Deze afbeelding laat de ruimtelijke consequenties van de beleidskeuzes tot 2050 zien. Op veel trajecten langs de Maas, Waal en IJssel is beperkte buitendijkse ruimte voor alle trajectopgaven. Hiervoor is nader onderzoek nodig naar bestaande ruimtelijke reserveringen en de mogelijkheden om gebruik te maken van synergie, door verschillende rivierfuncties te combineren.

Figuur 8‑4 Indicatieve ruimtelijke opgave 2050

Natuurontwikkeling

Tot slot is het stimuleren van robuuste en veerkrachtige natuurontwikkeling in het rivierengebied een belangrijk onderdeel van IRM. Belangrijke voorwaarden (condities) voor het herstel van de natuurlijke dynamiek zijn het voorkomen van verdere bodemerosie, verhoging van de bodemligging van de rivier en verlaging van uiterwaarden en zomerkades.

Hiernaast is er ook veel fysieke ruimte (areaal) nodig om leefgebieden van formaat te realiseren. Ingezet wordt op behoud en versterking van de Natura 2000, KRW en NNN-gebieden en het realiseren van circa 28.300 ha ecotoopverandering waarvan ca 21.000 ha functieverandering in het rivierengebied (zie systeemopgave PAGW). De essentie is dat door het realiseren van grote eenheden in onderlinge samenhang robuuste en veerkrachtige natuur kan ontstaan die tegen een stootje kan en waarvoor niet te snel ingegrepen hoeft te worden. Dit vraagt een zekere mate van overdimensionering met robuuste no-regret ingrepen.
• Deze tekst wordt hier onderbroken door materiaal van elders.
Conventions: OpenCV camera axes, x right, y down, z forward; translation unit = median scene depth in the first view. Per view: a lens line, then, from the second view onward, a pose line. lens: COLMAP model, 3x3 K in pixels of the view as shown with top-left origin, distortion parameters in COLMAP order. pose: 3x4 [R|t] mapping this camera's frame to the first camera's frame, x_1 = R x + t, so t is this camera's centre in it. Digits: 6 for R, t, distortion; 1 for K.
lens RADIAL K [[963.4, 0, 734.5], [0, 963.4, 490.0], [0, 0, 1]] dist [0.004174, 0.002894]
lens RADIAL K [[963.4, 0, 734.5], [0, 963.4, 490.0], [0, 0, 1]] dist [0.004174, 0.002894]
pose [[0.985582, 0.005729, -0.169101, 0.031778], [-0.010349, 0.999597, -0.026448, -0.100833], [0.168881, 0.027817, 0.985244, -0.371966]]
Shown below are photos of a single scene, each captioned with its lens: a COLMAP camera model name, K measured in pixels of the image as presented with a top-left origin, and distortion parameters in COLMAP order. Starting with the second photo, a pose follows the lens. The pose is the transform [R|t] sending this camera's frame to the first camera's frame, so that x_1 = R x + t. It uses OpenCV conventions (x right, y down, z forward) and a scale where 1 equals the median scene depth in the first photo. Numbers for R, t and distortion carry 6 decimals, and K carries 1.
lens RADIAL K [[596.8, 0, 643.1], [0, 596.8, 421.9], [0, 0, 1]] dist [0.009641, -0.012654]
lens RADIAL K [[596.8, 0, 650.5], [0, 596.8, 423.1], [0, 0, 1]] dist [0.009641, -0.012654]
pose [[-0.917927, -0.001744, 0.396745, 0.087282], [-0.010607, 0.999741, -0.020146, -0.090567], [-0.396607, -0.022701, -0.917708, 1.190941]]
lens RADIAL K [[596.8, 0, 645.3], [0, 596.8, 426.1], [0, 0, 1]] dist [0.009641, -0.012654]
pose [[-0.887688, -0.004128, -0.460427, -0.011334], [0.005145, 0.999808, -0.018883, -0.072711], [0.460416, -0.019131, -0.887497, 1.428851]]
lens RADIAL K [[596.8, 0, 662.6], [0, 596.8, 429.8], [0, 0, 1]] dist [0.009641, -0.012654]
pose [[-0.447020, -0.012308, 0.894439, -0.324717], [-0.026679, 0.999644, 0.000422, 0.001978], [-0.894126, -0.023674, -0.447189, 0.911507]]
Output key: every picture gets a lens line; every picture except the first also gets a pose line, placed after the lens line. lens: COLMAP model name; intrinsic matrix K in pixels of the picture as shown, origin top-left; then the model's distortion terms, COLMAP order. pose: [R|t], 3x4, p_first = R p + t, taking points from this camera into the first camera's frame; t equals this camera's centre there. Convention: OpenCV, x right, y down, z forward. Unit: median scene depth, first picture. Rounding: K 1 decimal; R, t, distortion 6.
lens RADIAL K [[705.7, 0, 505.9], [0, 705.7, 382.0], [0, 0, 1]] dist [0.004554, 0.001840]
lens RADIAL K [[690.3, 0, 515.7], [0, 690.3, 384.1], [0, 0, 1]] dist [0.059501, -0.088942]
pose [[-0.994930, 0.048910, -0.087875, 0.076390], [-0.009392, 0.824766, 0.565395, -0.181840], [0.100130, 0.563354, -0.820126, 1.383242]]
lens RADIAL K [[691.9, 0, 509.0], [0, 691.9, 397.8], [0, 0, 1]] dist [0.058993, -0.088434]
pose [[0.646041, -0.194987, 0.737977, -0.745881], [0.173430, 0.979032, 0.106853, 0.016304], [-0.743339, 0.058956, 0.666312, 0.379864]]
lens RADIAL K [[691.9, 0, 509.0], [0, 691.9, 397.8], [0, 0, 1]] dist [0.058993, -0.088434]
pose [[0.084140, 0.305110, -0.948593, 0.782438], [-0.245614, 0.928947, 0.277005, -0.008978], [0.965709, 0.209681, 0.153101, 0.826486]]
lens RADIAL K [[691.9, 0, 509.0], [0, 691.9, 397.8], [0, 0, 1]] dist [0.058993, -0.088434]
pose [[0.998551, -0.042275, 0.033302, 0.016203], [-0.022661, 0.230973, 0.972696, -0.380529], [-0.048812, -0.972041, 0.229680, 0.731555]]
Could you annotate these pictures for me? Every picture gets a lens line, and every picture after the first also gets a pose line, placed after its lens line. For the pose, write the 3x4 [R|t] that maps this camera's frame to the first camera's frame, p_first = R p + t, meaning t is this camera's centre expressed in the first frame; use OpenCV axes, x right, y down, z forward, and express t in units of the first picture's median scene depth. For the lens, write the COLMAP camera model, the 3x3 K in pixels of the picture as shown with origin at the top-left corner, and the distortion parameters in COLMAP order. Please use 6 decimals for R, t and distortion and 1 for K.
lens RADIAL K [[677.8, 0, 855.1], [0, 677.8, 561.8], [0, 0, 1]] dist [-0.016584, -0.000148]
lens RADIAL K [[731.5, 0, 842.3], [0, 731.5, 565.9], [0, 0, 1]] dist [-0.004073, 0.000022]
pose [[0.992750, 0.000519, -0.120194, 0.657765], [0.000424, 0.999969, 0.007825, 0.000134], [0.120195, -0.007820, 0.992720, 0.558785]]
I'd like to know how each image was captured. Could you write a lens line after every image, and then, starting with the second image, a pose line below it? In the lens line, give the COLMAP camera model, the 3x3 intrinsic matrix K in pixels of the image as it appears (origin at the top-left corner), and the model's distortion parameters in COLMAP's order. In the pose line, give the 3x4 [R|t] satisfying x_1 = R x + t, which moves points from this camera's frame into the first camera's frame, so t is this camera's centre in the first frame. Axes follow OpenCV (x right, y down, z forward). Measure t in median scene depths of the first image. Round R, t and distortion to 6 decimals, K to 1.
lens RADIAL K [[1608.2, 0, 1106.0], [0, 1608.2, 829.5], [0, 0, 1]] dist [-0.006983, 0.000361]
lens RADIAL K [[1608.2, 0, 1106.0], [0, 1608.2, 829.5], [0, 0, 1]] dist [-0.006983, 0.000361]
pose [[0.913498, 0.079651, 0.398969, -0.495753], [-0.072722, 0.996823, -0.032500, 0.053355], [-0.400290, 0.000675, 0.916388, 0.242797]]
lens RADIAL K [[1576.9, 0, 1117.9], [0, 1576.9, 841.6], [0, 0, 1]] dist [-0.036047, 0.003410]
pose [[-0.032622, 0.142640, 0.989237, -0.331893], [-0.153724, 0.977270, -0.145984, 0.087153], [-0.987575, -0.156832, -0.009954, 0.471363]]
Er wordt ingezet op een natuurnetwerk bestaande uit vier kerngebieden (hotspots) (zie Figuur 8-5, waarvan er twee geheel en twee gedeeltelijk binnen IRM-plangebied liggen. De kerngebieden zijn onderling via de rivieren met elkaar verbonden (corridors en stapstenen).

Deze afbeelding laat het natuurnetwerk Grote Rivieren van de PAGW zien langs de Maas en de Rijntakken zien. De vier kerngebieden zijn IJssel-Vechtdelta, Gelderse Poort, Biesbosch en Grensmaas.

Figuur 8‑5 illustratie van natuurnetwerk grote rivieren (bron ecologische systeemopgave PAGW-rivieren 2021

Door al voor 2050 te investeren in rivierverruiming en natuurontwikkeling kunnen synergiemogelijkheden worden benut en wordt voorkomen dat de opgave na 2050 te groot wordt in relatie tot de beschikbare ruimte. Synergievoordelen spelen zich af op een aantal vlakken: rivierverruiming draagt bij aan het verminderen van de erosieve kracht van de rivier en daarmee het tegengaan van verdere bodemerosie, maar is ook een belangrijke maatregel voor verdere natuurontwikkeling.